Although esters are normally stable to sodium borohydride, the reduction of ketones and esters by sodium borohydride is dramatically accelerated by U.V. irradiation. However, this does not generally apply to all ketones and esters, and also the photochemical reduction is dependent on solvent polarity. The quantum yield of photocatalyzed reduction of methyl benzoate with sodium borohydride are 0.5 in diglyme, 0.08 in ethanol, 0.01 in isopropyl alcohol, 0.03 in dimethyl formamide, and 0.04 in dimethyl sulfoxide solution. In diglyme solution, the photoreduction quantum yields are 0.5 for methyl benzoate, 0.03 for methyl 4-methoxy benzoate, 0.5 for methyl 2-chlorobenzoate, 0.05 for methyl 4-nitrobenzoate, 0.01 for methyl 2-Furancarboxylate, and 0.001 for 5-methyl-4-imidazole carboxylic acid ethyl ester. The corresponding benzoic acids and their sodium salts in diglyme solution and in aq. solution are inert to sodium borohydride upon U.V. irradiation.
The reduction of aliphatic carboxylic acid esters, particularly phenyl esters, with sodium borohydride is also accelerated by photoexcitation.
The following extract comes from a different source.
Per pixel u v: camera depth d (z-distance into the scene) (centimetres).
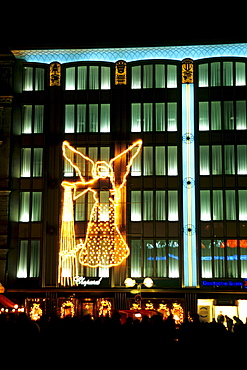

The quantum yields of photocatalyzed reduction of cyclohexanecarboxylic acid esters with sodium borohydride are 1.0 for phenyl ester, 3 for 2-chlorophenyl ester, 4 for 4-chlorophenyl ester, 0.4 for 2-methylphenyl ester, 0.2 for 3-methylphenyl ester, 0.7 for 4-methylphenyl ester, and 0.05 for 4-methoxyphenyl ester.
The reduction of ketones by sodium borohydride is generally accelerated by U.V. irradiation.
When the (n,$π^*$) state is the lowest excited state in the molecule, the photocatalyzed reduction quantum yields of esters or ketones are enhanced, and when the (π, $π^*$) state is the lowest excited state or the charge transfer character is present in the molecule, the acceleration of reduction with sodium borohydride is negligible.